The volume should exist prior to the start of ``pfcon``. It can be identified one of two ways:
- Manually, by passing the volume name to the variable ``VOLUME_NAME``
- Automatically: ``pfcon`` inspects a container with the label ``org.chrisproject.role=pfcon``
and selects the mountpoint of the bind to the ``STOREBASE_MOUNT`` env variable
``COMPUTE_VOLUME_TYPE=kubernetes_pvc``
--------------------------------------
When ``COMPUTE_VOLUME_TYPE=kubernetes_pvc``, then ``VOLUME_NAME`` must be the name of a
``PersistentVolumeClaim`` configured as ``ReadWriteMany``.
In cases where the volume is only writable to a specific UNIX user,
such as a NFS-backed volume, ``CONTAINER_USER`` can be used as a workaround.
Kubernetes-Specific Options
===========================
Applicable when ``CONTAINER_ENV=kubernetes``
============================== ===========================================================
Environment Variable Description
============================== ===========================================================
``JOB_NAMESPACE`` Kubernetes namespace for created jobs
``NODE_SELECTOR`` Pod ``nodeSelector``
============================== ===========================================================
SLURM-Specific Options
======================
Applicable when ``CONTAINER_ENV=cromwell``
============================== ===========================================================
Environment Variable Description
============================== ===========================================================
``CROMWELL_URL`` Cromwell URL
``TIMELIMIT_MINUTES`` SLURM job time limit
============================== ===========================================================
For how it works, see https://github.com/FNNDSC/pman/wiki/Cromwell
Container User Security
=======================
Setting an arbitrary container user, e.g. with ``CONTAINER_USER=123456:123456``,
increases security but will cause (unsafely written) ChRIS plugins to fail.
In some cases, ``ENABLE_HOME_WORKAROUND=yes`` can get the plugin to work without having to change its code.
It is possible to use a random container user with ``CONTAINER_USER=1000000000-2147483647:1000000000-2147483647``
however considering that ``pfcon``'s UID never changes, this will cause everything to break.
Missing Features
================
``pfcon``'s configuration has gotten messy over the years because it attempts to provide an interface
across vastly different systems.
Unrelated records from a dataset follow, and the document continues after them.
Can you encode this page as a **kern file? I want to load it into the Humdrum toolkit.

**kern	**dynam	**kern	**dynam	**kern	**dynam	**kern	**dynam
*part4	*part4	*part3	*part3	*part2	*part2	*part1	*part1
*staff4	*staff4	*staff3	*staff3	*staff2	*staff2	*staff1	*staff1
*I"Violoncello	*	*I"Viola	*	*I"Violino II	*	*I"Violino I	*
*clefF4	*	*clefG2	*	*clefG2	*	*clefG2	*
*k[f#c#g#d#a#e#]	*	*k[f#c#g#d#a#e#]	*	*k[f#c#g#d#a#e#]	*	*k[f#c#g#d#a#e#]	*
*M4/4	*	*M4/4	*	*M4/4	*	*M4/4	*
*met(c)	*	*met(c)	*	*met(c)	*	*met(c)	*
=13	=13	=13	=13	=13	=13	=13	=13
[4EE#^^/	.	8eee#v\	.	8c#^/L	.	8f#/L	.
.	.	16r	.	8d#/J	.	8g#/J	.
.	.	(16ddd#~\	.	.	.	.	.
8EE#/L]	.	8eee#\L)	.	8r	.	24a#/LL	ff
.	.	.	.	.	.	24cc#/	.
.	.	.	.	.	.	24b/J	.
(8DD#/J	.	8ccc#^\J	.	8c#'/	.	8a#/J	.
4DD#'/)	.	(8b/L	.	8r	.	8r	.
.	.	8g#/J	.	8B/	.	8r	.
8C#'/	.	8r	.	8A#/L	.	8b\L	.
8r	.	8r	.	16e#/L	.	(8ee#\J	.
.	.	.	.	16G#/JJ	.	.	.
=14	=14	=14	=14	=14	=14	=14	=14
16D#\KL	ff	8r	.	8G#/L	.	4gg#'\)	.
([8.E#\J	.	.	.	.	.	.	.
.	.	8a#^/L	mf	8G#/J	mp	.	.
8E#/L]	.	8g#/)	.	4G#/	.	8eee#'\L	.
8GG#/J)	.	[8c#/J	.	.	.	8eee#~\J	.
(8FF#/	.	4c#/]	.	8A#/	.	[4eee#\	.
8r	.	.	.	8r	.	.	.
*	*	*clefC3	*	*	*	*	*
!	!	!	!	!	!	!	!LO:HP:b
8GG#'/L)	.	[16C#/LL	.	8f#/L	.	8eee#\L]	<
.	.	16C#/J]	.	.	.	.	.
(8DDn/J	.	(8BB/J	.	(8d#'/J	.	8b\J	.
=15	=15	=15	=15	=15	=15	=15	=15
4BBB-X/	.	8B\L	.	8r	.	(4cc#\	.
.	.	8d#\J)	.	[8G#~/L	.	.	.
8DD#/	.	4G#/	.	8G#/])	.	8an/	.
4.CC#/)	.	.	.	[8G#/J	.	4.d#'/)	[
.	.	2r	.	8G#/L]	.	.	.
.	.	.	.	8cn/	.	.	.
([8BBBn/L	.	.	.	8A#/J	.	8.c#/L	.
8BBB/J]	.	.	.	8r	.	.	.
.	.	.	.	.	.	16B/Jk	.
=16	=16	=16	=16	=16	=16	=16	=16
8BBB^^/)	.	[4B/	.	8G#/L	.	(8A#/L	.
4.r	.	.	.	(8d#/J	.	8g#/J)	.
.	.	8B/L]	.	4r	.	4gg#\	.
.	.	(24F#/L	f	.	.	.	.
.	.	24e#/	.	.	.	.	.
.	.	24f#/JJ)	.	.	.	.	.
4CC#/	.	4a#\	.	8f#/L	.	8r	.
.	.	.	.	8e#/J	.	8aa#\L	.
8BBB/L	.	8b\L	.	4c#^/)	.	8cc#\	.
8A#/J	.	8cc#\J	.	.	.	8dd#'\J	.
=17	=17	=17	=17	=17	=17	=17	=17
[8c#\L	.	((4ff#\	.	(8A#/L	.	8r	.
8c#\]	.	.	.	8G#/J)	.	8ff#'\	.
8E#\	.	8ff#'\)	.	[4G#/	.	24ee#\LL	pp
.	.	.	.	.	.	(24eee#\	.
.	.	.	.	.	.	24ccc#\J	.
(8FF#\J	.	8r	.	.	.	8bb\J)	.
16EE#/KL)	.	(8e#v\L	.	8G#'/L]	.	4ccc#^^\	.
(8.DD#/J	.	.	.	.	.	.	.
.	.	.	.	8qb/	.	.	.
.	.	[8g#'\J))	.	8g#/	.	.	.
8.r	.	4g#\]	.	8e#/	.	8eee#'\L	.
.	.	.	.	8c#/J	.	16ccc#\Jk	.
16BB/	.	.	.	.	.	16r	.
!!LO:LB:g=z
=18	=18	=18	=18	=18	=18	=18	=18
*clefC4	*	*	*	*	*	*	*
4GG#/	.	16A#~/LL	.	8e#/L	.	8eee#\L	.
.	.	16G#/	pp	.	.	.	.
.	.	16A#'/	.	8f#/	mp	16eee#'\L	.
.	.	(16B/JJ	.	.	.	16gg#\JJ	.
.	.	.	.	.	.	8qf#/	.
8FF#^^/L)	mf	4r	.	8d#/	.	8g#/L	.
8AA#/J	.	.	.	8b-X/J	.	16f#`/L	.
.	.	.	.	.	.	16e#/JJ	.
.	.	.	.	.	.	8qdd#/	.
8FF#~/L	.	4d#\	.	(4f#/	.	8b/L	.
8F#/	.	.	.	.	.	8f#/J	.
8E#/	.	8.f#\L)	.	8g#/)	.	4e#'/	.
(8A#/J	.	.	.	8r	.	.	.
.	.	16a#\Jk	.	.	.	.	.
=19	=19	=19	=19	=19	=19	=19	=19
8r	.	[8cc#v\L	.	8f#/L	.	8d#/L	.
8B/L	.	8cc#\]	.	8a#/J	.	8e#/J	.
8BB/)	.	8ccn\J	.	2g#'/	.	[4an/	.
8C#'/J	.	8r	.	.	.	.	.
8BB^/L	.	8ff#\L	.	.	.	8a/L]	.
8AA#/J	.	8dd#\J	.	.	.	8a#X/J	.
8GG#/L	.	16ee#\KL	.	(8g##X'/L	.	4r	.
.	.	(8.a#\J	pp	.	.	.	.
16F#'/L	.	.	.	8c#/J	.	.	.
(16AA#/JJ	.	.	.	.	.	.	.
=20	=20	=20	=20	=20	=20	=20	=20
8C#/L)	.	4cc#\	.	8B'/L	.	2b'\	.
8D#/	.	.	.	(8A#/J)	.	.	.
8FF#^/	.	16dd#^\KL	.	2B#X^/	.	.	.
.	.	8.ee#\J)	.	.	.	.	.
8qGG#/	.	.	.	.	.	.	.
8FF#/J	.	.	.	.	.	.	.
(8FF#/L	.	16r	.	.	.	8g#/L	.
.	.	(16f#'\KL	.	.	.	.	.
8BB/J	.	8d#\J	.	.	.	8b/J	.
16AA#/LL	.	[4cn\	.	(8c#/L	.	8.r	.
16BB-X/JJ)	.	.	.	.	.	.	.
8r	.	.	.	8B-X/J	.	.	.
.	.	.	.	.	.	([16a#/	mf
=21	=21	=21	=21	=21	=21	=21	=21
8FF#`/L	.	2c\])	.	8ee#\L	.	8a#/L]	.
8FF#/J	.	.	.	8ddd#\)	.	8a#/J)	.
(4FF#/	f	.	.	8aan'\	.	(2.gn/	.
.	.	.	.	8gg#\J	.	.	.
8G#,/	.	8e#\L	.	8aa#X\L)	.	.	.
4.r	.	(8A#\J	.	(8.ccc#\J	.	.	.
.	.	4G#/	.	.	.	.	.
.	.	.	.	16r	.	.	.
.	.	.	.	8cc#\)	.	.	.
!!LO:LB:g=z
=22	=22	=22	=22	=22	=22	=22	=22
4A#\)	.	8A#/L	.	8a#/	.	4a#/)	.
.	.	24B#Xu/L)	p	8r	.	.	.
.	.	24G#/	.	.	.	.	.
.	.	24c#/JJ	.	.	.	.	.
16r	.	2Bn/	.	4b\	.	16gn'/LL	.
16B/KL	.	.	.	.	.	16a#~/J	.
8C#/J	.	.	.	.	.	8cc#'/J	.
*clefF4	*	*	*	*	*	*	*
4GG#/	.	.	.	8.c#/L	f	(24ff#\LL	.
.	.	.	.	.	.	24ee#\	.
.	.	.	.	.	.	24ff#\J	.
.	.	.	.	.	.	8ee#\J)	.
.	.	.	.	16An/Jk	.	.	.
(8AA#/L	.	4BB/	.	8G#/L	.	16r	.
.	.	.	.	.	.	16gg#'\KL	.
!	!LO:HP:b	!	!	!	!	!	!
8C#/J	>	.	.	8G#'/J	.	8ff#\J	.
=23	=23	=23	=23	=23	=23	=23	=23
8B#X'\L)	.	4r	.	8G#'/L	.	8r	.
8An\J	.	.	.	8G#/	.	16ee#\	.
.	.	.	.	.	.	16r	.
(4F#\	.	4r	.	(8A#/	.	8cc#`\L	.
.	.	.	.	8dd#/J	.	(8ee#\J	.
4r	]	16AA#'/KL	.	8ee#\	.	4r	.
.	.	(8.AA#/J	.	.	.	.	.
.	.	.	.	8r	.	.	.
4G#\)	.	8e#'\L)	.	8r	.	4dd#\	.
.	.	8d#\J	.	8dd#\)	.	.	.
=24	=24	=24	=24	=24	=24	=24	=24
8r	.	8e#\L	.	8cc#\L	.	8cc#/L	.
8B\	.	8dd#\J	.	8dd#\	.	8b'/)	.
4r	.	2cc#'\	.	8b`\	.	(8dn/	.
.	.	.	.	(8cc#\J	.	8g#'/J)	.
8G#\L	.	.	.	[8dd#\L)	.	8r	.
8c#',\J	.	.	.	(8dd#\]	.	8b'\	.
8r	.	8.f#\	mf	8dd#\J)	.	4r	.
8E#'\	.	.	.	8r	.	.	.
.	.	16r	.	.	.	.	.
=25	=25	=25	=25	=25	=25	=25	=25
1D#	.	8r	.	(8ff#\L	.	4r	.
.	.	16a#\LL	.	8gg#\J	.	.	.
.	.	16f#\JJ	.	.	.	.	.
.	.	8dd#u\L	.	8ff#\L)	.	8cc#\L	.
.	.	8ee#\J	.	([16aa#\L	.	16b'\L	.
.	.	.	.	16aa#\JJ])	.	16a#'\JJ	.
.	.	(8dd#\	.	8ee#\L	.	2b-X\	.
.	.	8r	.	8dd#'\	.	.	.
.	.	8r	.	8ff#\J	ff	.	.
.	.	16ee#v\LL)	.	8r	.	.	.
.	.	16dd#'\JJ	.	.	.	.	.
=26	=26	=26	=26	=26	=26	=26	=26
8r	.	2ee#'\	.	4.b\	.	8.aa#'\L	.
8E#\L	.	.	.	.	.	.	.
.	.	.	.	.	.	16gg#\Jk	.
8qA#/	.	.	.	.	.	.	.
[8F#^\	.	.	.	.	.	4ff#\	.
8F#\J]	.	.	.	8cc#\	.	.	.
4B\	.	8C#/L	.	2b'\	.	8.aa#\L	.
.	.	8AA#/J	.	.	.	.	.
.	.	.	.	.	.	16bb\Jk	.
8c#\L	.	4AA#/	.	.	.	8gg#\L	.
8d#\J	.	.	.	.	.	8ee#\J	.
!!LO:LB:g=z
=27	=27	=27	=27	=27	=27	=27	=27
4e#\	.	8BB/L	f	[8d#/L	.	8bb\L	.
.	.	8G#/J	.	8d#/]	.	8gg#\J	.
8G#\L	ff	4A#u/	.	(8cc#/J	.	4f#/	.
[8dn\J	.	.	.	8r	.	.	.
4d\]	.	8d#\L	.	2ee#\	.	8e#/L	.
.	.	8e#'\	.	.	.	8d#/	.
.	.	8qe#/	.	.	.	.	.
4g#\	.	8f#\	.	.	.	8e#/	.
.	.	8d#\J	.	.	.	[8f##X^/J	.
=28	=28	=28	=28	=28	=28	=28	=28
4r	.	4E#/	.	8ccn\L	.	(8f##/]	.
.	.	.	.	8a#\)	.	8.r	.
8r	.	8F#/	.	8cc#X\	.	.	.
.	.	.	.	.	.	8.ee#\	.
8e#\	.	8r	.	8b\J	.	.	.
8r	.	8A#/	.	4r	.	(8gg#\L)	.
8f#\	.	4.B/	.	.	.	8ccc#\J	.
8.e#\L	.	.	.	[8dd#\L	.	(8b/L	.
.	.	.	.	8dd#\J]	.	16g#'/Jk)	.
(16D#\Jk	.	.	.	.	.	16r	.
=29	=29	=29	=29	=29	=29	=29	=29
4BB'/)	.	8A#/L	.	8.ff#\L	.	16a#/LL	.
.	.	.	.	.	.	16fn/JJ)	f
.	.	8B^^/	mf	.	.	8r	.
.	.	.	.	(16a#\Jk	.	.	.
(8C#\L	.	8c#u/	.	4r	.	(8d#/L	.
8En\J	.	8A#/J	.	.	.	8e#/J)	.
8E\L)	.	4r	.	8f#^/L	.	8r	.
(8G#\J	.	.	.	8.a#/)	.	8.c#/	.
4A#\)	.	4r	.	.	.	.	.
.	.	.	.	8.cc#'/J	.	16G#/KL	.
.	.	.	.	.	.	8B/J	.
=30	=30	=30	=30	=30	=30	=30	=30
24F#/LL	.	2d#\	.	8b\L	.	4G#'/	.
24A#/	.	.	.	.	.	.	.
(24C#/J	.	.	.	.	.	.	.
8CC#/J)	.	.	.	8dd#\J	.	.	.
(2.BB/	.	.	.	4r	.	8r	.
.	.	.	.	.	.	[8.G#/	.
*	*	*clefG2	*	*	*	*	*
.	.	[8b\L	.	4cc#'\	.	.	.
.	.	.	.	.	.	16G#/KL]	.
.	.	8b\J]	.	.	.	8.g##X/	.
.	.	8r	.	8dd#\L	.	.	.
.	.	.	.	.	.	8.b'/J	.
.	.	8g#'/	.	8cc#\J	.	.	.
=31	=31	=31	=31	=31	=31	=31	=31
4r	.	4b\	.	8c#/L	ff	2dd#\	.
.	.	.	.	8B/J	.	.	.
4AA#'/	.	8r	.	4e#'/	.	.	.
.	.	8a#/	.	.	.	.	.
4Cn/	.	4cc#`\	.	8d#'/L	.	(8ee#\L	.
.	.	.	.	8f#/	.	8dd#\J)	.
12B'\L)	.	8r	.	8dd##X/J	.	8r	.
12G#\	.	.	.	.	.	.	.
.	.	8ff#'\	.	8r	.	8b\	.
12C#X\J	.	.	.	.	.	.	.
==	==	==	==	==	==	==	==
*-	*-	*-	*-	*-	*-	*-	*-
Some mixing-and-matching of options are unsupported:
- ``IGNORE_LIMITS=yes`` only works with ``CONTAINER_ENV=docker`` (or podman).
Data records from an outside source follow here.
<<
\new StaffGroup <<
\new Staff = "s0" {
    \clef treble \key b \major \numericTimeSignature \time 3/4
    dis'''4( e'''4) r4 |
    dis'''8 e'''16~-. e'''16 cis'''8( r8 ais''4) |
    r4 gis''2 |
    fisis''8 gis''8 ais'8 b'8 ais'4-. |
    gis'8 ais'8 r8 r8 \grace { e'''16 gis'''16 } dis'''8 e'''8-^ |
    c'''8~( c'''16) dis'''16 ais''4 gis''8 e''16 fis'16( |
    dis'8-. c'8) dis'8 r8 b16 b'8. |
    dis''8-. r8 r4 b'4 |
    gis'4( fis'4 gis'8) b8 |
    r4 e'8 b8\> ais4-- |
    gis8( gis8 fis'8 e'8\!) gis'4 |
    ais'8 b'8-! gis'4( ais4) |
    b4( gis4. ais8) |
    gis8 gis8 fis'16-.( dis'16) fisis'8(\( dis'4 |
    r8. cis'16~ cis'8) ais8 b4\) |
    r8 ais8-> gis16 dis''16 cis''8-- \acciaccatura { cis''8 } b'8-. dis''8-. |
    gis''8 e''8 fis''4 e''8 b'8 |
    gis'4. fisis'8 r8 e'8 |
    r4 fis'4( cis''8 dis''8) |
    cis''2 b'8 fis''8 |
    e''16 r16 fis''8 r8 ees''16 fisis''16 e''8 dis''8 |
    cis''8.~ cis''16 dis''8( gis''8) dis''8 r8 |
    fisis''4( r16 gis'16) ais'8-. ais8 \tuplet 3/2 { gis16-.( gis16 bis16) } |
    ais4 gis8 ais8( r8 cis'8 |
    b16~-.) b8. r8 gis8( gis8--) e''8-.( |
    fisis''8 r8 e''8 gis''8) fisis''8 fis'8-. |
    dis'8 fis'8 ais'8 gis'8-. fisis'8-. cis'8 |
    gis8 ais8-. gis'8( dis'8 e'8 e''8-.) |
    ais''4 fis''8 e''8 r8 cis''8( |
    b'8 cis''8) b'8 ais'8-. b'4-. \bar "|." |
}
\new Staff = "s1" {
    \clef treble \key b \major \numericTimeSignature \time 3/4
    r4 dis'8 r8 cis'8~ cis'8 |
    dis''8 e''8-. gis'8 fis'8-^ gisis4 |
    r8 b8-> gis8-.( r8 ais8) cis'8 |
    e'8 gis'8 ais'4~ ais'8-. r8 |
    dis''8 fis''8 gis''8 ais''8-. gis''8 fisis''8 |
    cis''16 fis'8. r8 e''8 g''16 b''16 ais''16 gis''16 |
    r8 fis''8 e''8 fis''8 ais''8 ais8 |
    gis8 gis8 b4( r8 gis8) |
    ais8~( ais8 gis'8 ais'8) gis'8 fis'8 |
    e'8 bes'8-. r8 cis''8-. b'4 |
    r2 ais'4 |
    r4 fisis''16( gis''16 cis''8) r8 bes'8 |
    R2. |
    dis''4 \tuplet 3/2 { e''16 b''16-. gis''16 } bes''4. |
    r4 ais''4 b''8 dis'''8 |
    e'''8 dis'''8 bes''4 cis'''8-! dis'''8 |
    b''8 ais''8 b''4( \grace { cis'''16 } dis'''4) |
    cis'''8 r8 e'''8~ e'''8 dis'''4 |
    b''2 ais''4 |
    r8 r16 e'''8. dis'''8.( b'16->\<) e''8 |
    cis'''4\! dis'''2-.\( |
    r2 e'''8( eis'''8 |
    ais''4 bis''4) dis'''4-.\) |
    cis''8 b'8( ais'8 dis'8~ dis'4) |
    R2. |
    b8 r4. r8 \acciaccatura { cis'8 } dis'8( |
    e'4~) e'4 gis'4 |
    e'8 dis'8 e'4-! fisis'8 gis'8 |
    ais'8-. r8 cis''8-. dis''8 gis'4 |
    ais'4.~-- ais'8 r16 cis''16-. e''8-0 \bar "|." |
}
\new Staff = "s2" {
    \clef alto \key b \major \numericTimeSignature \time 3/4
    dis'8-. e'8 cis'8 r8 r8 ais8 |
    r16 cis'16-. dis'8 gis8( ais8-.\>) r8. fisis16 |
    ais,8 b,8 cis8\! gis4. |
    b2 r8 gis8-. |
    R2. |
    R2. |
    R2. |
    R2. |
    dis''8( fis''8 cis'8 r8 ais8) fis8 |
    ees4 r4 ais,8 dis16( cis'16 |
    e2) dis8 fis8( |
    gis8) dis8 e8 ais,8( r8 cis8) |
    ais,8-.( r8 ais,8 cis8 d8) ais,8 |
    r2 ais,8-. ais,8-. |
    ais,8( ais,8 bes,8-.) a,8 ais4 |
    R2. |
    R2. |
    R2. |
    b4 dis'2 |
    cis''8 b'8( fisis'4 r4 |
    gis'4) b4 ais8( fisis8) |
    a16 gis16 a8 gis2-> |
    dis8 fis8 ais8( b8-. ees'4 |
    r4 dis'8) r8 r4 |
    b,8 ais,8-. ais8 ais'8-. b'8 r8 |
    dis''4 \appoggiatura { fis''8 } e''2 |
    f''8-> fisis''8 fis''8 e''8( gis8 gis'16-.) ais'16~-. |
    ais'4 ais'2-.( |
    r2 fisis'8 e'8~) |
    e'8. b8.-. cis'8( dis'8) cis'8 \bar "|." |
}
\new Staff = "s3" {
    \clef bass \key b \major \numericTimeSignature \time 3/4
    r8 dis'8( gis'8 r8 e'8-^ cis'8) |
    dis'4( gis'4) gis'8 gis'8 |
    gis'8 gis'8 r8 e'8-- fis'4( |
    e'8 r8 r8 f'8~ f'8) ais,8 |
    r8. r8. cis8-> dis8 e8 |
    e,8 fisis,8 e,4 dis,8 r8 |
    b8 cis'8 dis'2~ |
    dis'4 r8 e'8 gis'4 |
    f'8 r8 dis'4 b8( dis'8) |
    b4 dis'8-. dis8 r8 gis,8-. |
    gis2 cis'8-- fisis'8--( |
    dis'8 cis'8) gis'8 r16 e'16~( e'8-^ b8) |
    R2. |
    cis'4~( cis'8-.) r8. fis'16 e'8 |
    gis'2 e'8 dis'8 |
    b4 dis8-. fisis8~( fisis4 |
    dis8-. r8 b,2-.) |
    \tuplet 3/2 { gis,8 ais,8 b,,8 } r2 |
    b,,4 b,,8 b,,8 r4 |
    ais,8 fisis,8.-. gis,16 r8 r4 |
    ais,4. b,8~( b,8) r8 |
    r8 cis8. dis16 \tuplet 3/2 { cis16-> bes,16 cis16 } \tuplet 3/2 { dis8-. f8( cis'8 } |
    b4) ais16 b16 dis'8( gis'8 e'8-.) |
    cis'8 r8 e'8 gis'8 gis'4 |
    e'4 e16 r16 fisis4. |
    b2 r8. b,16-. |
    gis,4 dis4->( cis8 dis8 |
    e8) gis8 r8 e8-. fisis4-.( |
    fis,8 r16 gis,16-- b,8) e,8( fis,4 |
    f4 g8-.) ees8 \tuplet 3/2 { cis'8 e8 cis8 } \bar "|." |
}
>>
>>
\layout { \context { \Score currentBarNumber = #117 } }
- ``JOB_LABELS=...`` only works with ``CONTAINER_ENV=docker`` (or podman) and ``CONTAINER_ENV=kubernetes``.
- ``CONTAINER_USER`` does not work with ``CONTAINER_ENV=cromwell``
- ``CONTAINER_ENV=cromwell`` does not forward environment variables.
- ``COMPUTE_VOLUME_TYPE=host`` is not supported for Kubernetes
TODO
====
- [ ] Dev environment and testing for Kubernetes and SLURM.